Date: September 2, 2012
Location: City Hall Concert Hall, Hong Kong.
City Chamber Orchestra of Hong Kong
Stephen Layton, conductor
English conductor Stephen Layton has amassed an eclectic collection of commercial recordings over the years. His 2001 recording of Britten’s choral music, for which Layton received a Gramophone Award, included a diverse mix of songs, hymns and offerings. This evening’s programming of countrapuntal music served a similar plate of mixed choral goodies, including a motet (Bach’s Singet dem Herrn), a cantata (Jauchzet Gott, also by Bach), as well as Mozart Requiem. Layton conducted Die Konzertisten, a Hong Kong-based amateur chamber choir, and the City Chamber Orchestra, which comprised of local professional musicians.
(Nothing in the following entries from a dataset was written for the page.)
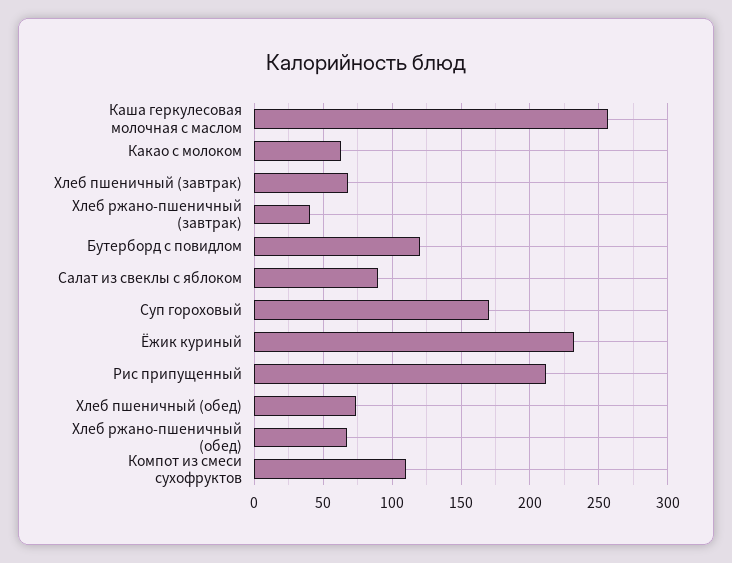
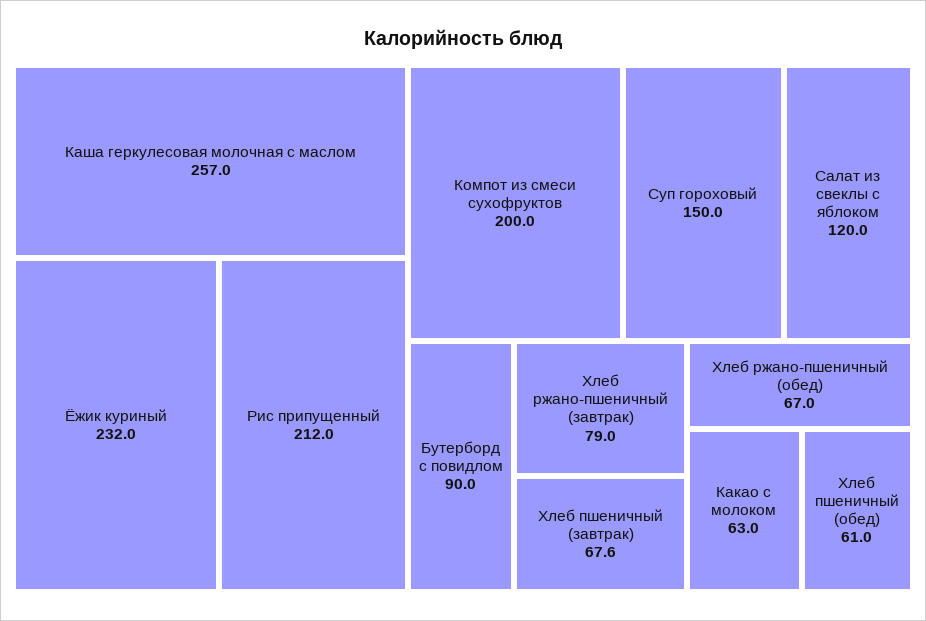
  {
    "Каша геркулесовая молочная с маслом": 257,
    "Какао с молоком": 63,
    "Хлеб пшеничный (завтрак)": 67.6,
-   "Хлеб ржано-пшеничный (завтрак)": 40,
+   "Хлеб ржано-пшеничный (завтрак)": 79,
-   "Бутерборд с повидлом": 120,
+   "Бутерборд с повидлом": 90,
-   "Салат из свеклы с яблоком": 90,
+   "Салат из свеклы с яблоком": 120,
-   "Суп гороховый": 170,
+   "Суп гороховый": 150,
    "Ёжик куриный": 232,
    "Рис припущенный": 212,
-   "Хлеб пшеничный (обед)": 75,
+   "Хлеб пшеничный (обед)": 61,
    "Хлеб ржано-пшеничный (обед)": 67,
-   "Компот из смеси сухофруктов": 110
+   "Компот из смеси сухофруктов": 200
  }

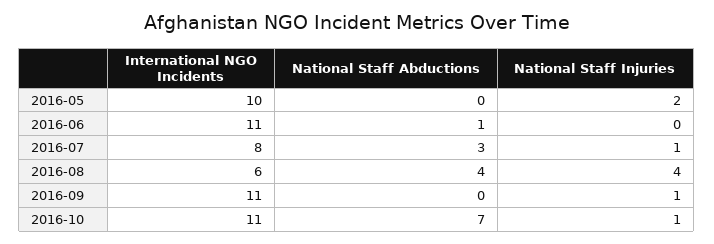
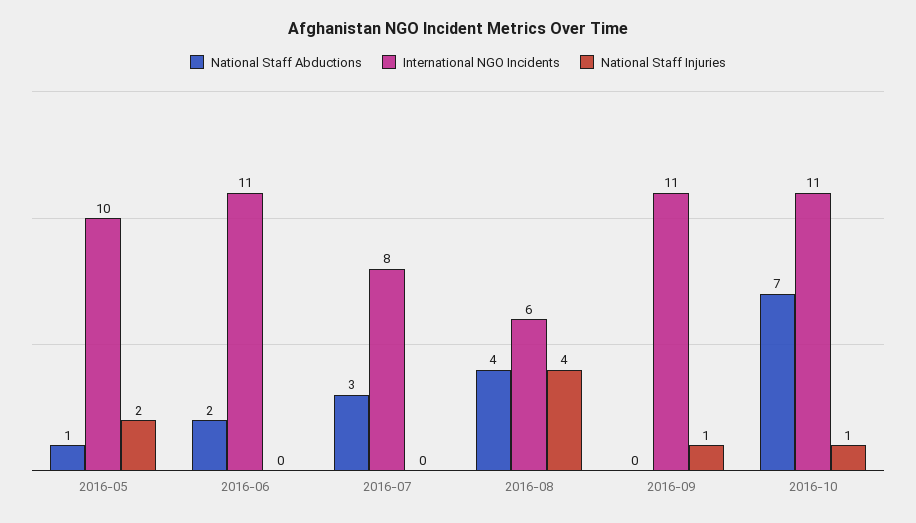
  {
    "International NGO Incidents": {
      "2016-05": 10,
      "2016-06": 11,
      "2016-07": 8,
      "2016-08": 6,
      "2016-09": 11,
      "2016-10": 11
    },
    "National Staff Abductions": {
-     "2016-05": 0,
+     "2016-05": 1,
-     "2016-06": 1,
+     "2016-06": 2,
      "2016-07": 3,
      "2016-08": 4,
      "2016-09": 0,
      "2016-10": 7
    },
    "National Staff Injuries": {
      "2016-05": 2,
      "2016-06": 0,
-     "2016-07": 1,
+     "2016-07": 0,
      "2016-08": 4,
      "2016-09": 1,
      "2016-10": 1
    }
  }

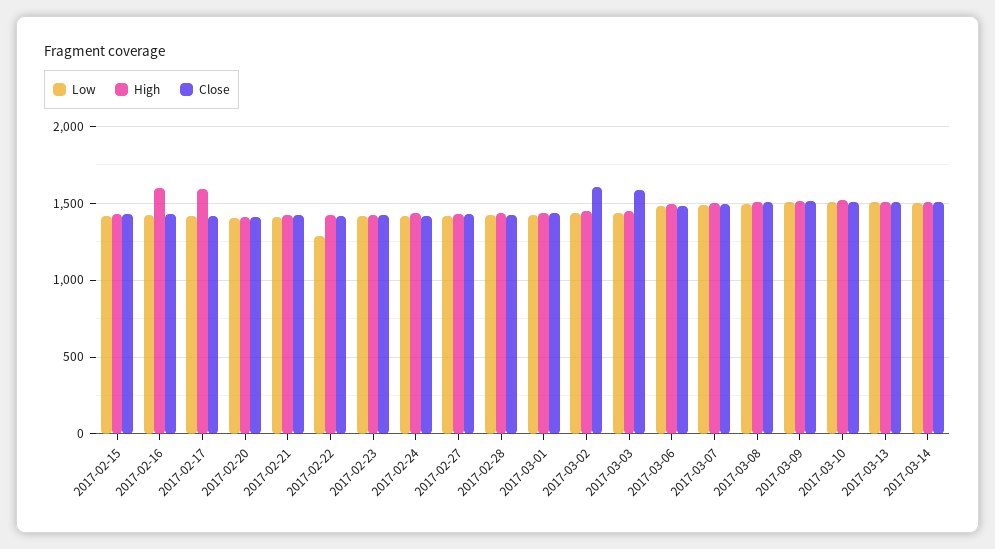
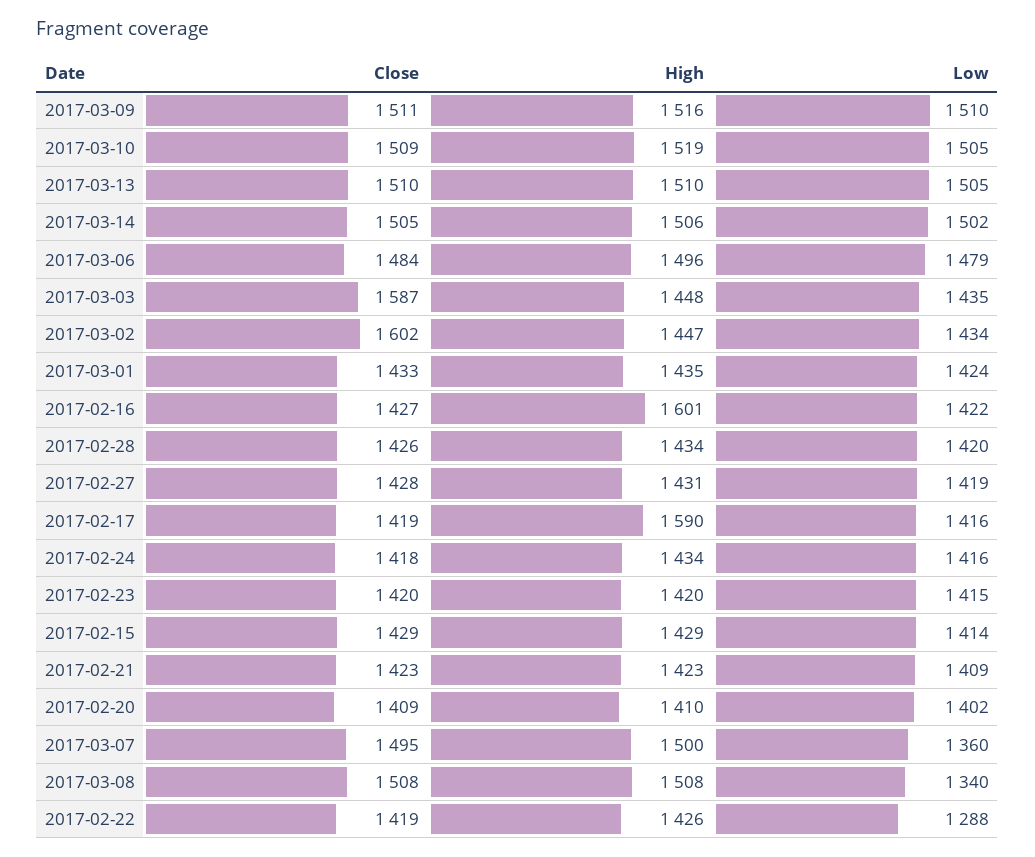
  {
    "Low": {
      "2017-02-15": 1414,
      "2017-02-16": 1422,
      "2017-02-17": 1416,
      "2017-02-20": 1402,
      "2017-02-21": 1409,
      "2017-02-22": 1288,
      "2017-02-23": 1415,
      "2017-02-24": 1416,
      "2017-02-27": 1419,
      "2017-02-28": 1420,
      "2017-03-01": 1424,
      "2017-03-02": 1434,
      "2017-03-03": 1435,
      "2017-03-06": 1479,
-     "2017-03-07": 1500,
+     "2017-03-07": 1360,
-     "2017-03-08": 1500,
+     "2017-03-08": 1340,
      "2017-03-09": 1510,
      "2017-03-10": 1505,
      "2017-03-13": 1505,
      "2017-03-14": 1502
    },
    "High": {
      "2017-02-15": 1429,
      "2017-02-16": 1601,
      "2017-02-17": 1590,
      "2017-02-20": 1410,
      "2017-02-21": 1423,
      "2017-02-22": 1426,
      "2017-02-23": 1420,
      "2017-02-24": 1434,
      "2017-02-27": 1431,
      "2017-02-28": 1434,
      "2017-03-01": 1435,
      "2017-03-02": 1447,
      "2017-03-03": 1448,
      "2017-03-06": 1496,
      "2017-03-07": 1500,
      "2017-03-08": 1508,
      "2017-03-09": 1516,
      "2017-03-10": 1519,
      "2017-03-13": 1510,
      "2017-03-14": 1506
    },
    "Close": {
      "2017-02-15": 1429,
      "2017-02-16": 1427,
      "2017-02-17": 1419,
      "2017-02-20": 1409,
      "2017-02-21": 1423,
      "2017-02-22": 1419,
      "2017-02-23": 1420,
      "2017-02-24": 1418,
      "2017-02-27": 1428,
      "2017-02-28": 1426,
      "2017-03-01": 1433,
      "2017-03-02": 1602,
      "2017-03-03": 1587,
      "2017-03-06": 1484,
      "2017-03-07": 1495,
      "2017-03-08": 1508,
      "2017-03-09": 1511,
      "2017-03-10": 1509,
      "2017-03-13": 1510,
      "2017-03-14": 1505
    }
  }

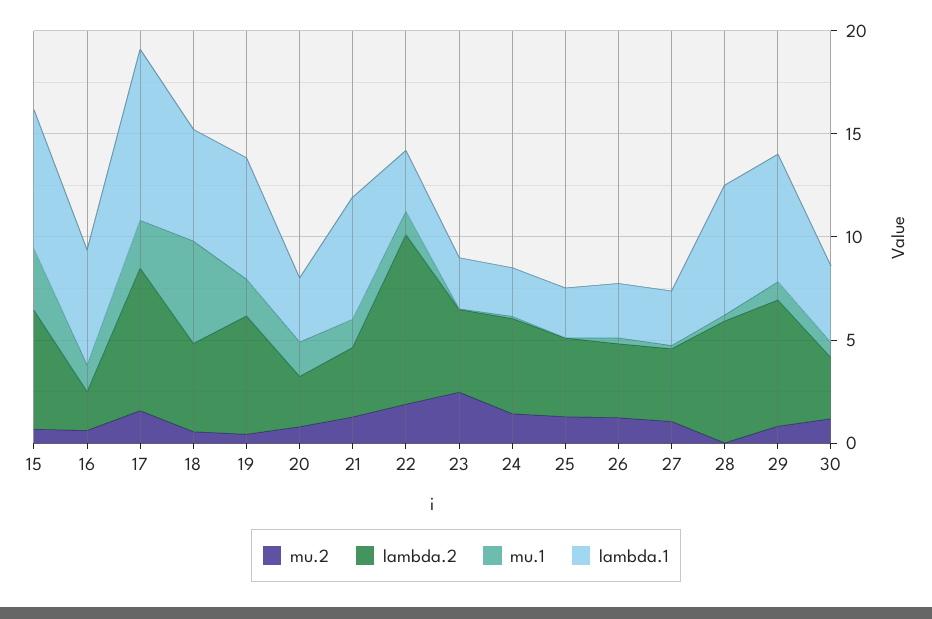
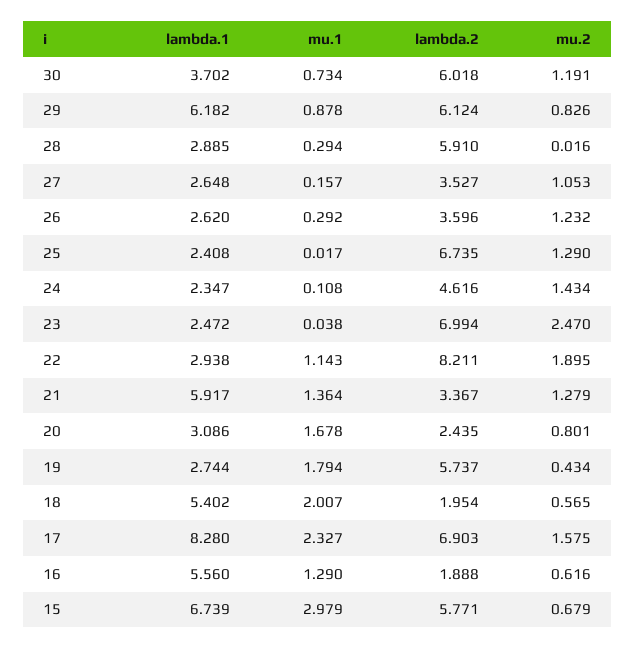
  {
    "mu.2": {
      "15": 0.679,
      "16": 0.616,
      "17": 1.575,
      "18": 0.565,
      "19": 0.434,
      "20": 0.801,
      "21": 1.279,
      "22": 1.895,
      "23": 2.47,
      "24": 1.434,
      "25": 1.29,
      "26": 1.232,
      "27": 1.053,
      "28": 0.016,
      "29": 0.826,
      "30": 1.191
    },
    "lambda.2": {
      "15": 5.771,
      "16": 1.888,
      "17": 6.903,
-     "18": 4,
+     "18": 1.954,
      "19": 5.737,
      "20": 2.435,
      "21": 3.367,
      "22": 8.211,
-     "23": 4,
+     "23": 6.994,
      "24": 4.616,
-     "25": 4,
+     "25": 6.735,
      "26": 3.596,
      "27": 3.527,
      "28": 5.91,
      "29": 6.124,
-     "30": 3
+     "30": 6.018
    },
    "mu.1": {
      "15": 2.979,
      "16": 1.29,
      "17": 2.327,
-     "18": 5,
+     "18": 2.007,
      "19": 1.794,
      "20": 1.678,
      "21": 1.364,
      "22": 1.143,
      "23": 0.038,
      "24": 0.108,
      "25": 0.017,
      "26": 0.292,
      "27": 0.157,
      "28": 0.294,
      "29": 0.878,
      "30": 0.734
    },
    "lambda.1": {
      "15": 6.739,
      "16": 5.56,
      "17": 8.28,
      "18": 5.402,
-     "19": 6,
+     "19": 2.744,
      "20": 3.086,
      "21": 5.917,
      "22": 2.938,
      "23": 2.472,
      "24": 2.347,
      "25": 2.408,
      "26": 2.62,
      "27": 2.648,
-     "28": 6,
+     "28": 2.885,
      "29": 6.182,
      "30": 3.702
    }
  }

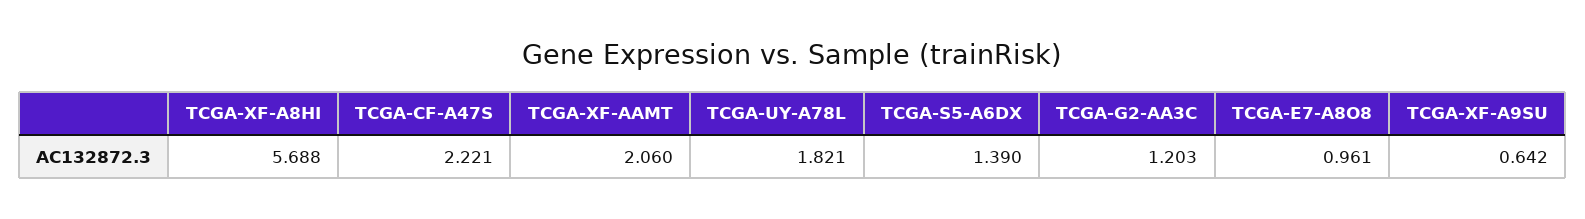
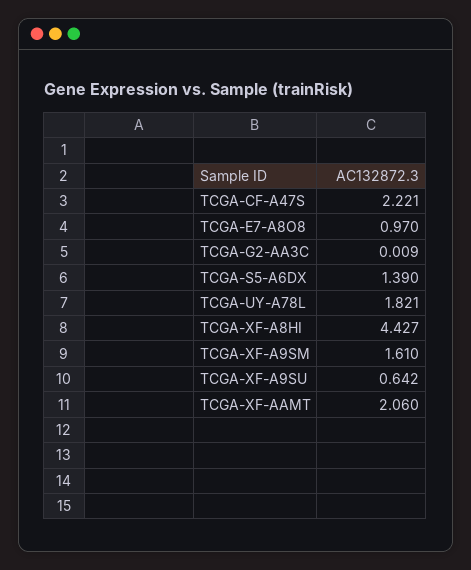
  {
-   "TCGA-XF-A8HI": 5.688,
+   "TCGA-XF-A8HI": 4.427,
    "TCGA-CF-A47S": 2.221,
    "TCGA-XF-AAMT": 2.06,
    "TCGA-UY-A78L": 1.821,
    "TCGA-S5-A6DX": 1.39,
-   "TCGA-G2-AA3C": 1.203,
+   "TCGA-G2-AA3C": 0.009,
-   "TCGA-E7-A8O8": 0.961,
+   "TCGA-E7-A8O8": 0.97,
-   "TCGA-XF-A9SU": 0.642
+   "TCGA-XF-A9SU": 0.642,
+   "TCGA-XF-A9SM": 1.61
  }

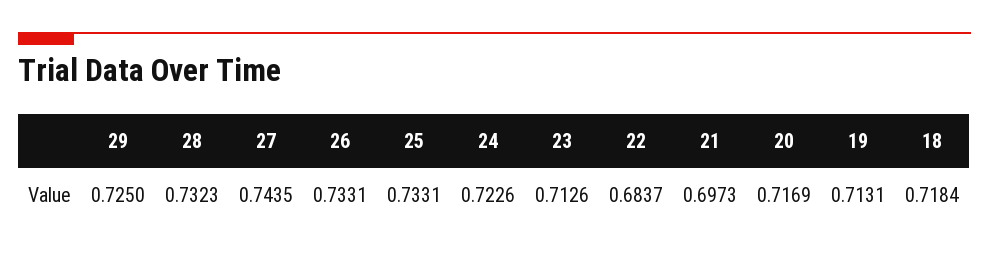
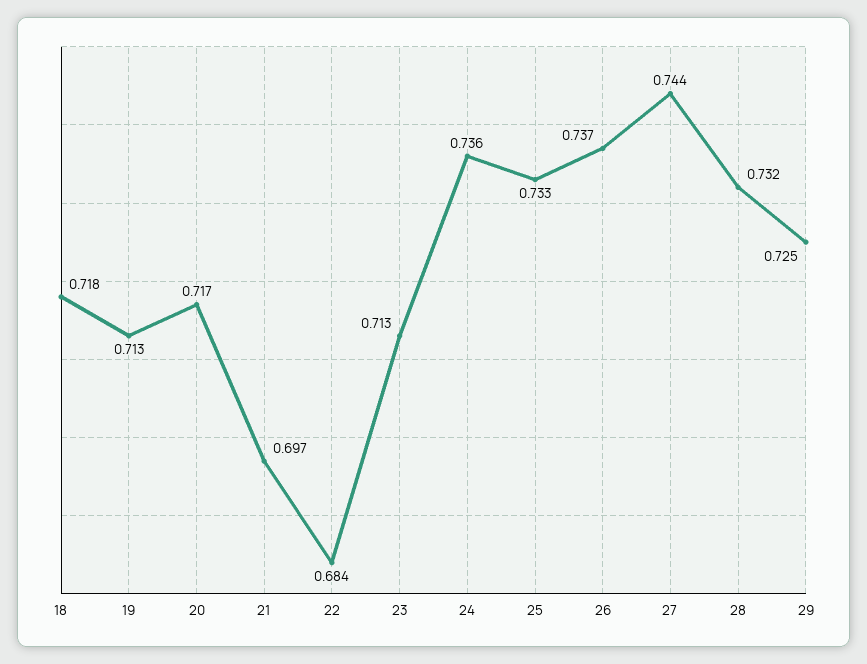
  {
    "29": 0.725,
    "28": 0.7323,
    "27": 0.7435,
-   "26": 0.7331,
+   "26": 0.737,
    "25": 0.7331,
-   "24": 0.7226,
+   "24": 0.736,
    "23": 0.7126,
    "22": 0.6837,
    "21": 0.6973,
    "20": 0.7169,
    "19": 0.7131,
    "18": 0.7184
  }

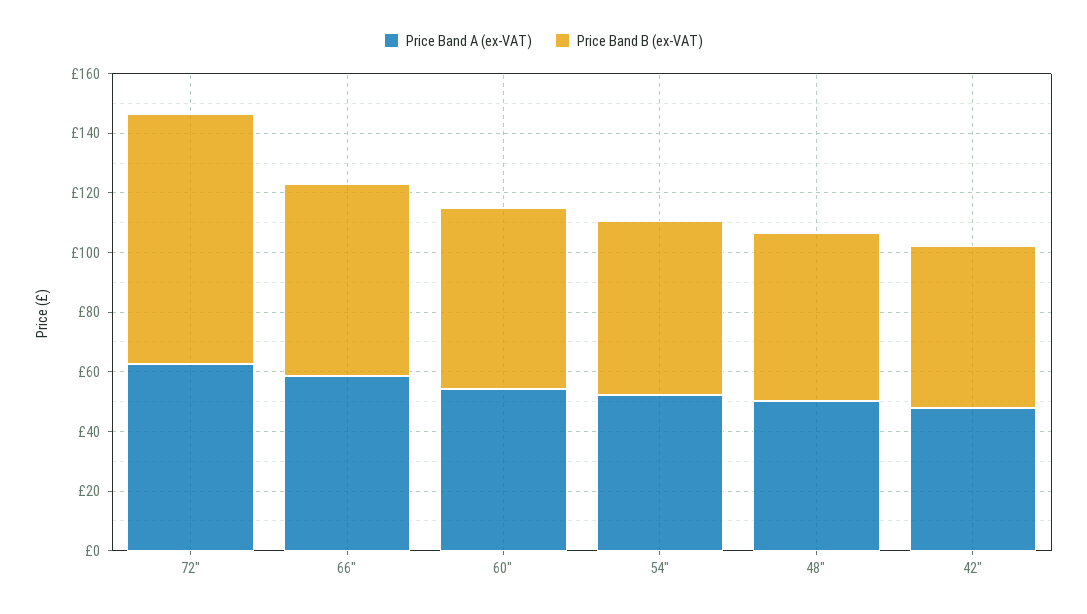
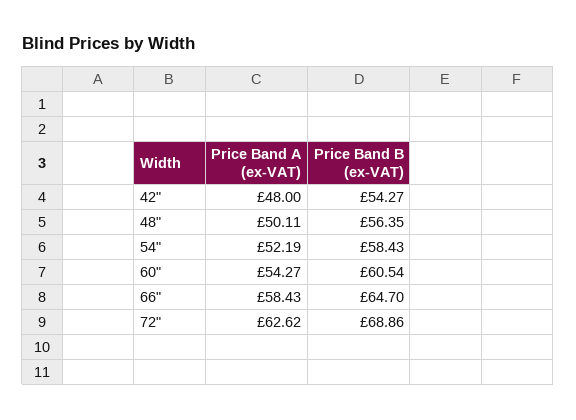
  {
    "Price Band A (ex-VAT)": {
      "72\"": 62.62,
      "66\"": 58.43,
      "60\"": 54.27,
      "54\"": 52.19,
      "48\"": 50.11,
      "42\"": 48
    },
    "Price Band B (ex-VAT)": {
-     "72\"": 85,
+     "72\"": 68.86,
      "66\"": 64.7,
      "60\"": 60.54,
      "54\"": 58.43,
      "48\"": 56.35,
      "42\"": 54.27
    }
  }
Die Konzertisten as a corpus was rhythmically alive and phrasally in unison, thanks much to Layton’s crisp and resolute conducting. The integrity of countrapuntal tonality would occasionally expose unattractive crevices in passages of quick crescendos, especially in the motet, but otherwise the group had an applaudable outing. Louise Kwong, a talented up-and-coming soprano, sang both soprano parts in Bach’s cantata and Requiem. In the fast aria section of the cantata, Kwong seemed uncomfortable with some of the long phrasings, and exhibited aspiration problems on numerous occasions. In the slower recitativo and second aria sections, her lyrical voice flourished, projecting an ample amount of tonal beauty. Her singing was generally desirable, but by rarely looking away from her handheld score, she offered insufficient emotive connection to the audience. That was especially evident at the end of Gott when she sang “Drauf singen wir zur Stund: Amen, wir werden es erlangen / To this we sing here now: Amen, we shall achieve it” mostly while staring at the score. Melody Sze, the mezzo in Requiem, traversed with meticulous detailing and care, so much so that she sounded as if she had to cautiously suppress an outpouring of her vocal reservoir to hold vocal balance. Christopher Leung’s tenor was groomed and well voiced. Alan Tsang offered a lyrical high baritone that was highly polished yet properly fervent, but his lower registers found very little support and were often drowned out by the orchestra, especially in his solo in Tuba mirum.